[REQUIREMENT]: Rewrite the tomato forum thread from the words "Have you checked" through "your tomato seedlings.", changing "Epsom salt" to "crushed eggshells".

[DOCUMENT PASSAGE]:

#####

# Tomato crisis!



## NancyB (Jun 17, 2015)

I'm growing one Roma tomato in a pot (the rest in GrowBoxes) that has had blossom rot from the get-go. But the tomatoes are also ripening too quickly--they're the shape of Romas, but the size of grape tomatoes. For the rot, I've tried a "miracle" spray a friend gave me (no label but directions: spray blossoms, three times, five to seven days between), bone meal, moving the plant out of partial shade. None of it has worked. For the ripening problem, I have no clue.
Any advice?


----------



## VGAdmin (May 24, 2012)

NancyB said:


> I'm growing one Roma tomato in a pot (the rest in GrowBoxes) that has had blossom rot from the get-go. But the tomatoes are also ripening too quickly--they're the shape of Romas, but the size of grape tomatoes. For the rot, I've tried a "miracle" spray a friend gave me (no label but directions: spray blossoms, three times, five to seven days between), bone meal, moving the plant out of partial shade. None of it has worked. For the ripening problem, I have no clue.
> Any advice?


Have you checked out this article?
http://www.veggiegardener.com/avoiding-blossom-end-rot-in-the-veggie-garden/


----------



## Shannon (Jun 22, 2012)

For the rot issues, try putting powdered milk and Epsom salt in the hole when you plant your tomato seedlings.


----------



## Chaman (Jul 13, 2015)

Select Yogurt and milk having Calcium and vitamin-D. Add one cup of yogurt to 3 cups of milk and churn it to make uniform liquid.Feed this liquid to plants every day for few days.I hope this will help to solve the problems.


----------

#####

[SOURCE MATERIAL]:
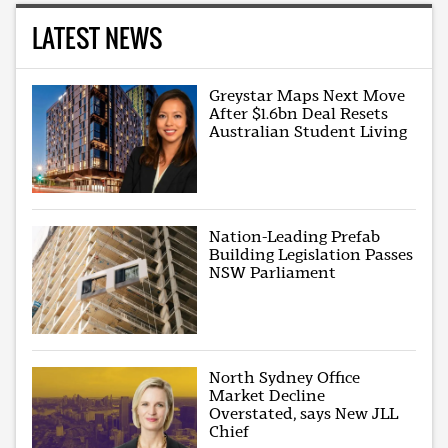
LATEST NEWS
Greystar Maps Next Move
After $1.6bn Deal Resets
Australian Student Living
Nation-Leading Prefab
Building Legislation Passes
NSW Parliament
North Sydney Office
Market Decline
Overstated, says New JLL
Chief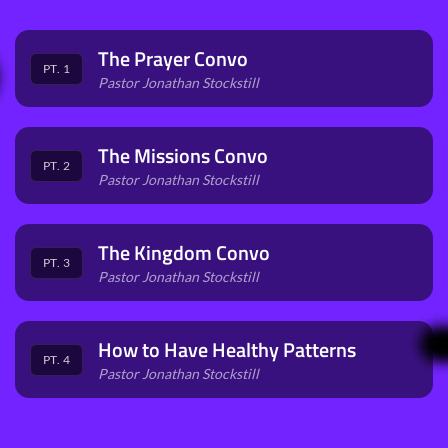
The Prayer Convo
PT. 1
Pastor Jonathan Stockstill
The Missions Convo
PT. 2
Pastor Jonathan Stockstill
The Kingdom Convo
PT. 3
Pastor Jonathan Stockstill
How to Have Healthy Patterns
PT. 4
Pastor Jonathan Stockstill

#####

[RESULT OF THE EXERCISE]:
Have you checked out this article?
http://www.veggiegardener.com/avoiding-blossom-end-rot-in-the-veggie-garden/


----------



## Shannon (Jun 22, 2012)

For the rot issues, try putting powdered milk and crushed eggshells in the hole when you plant your tomato seedlings.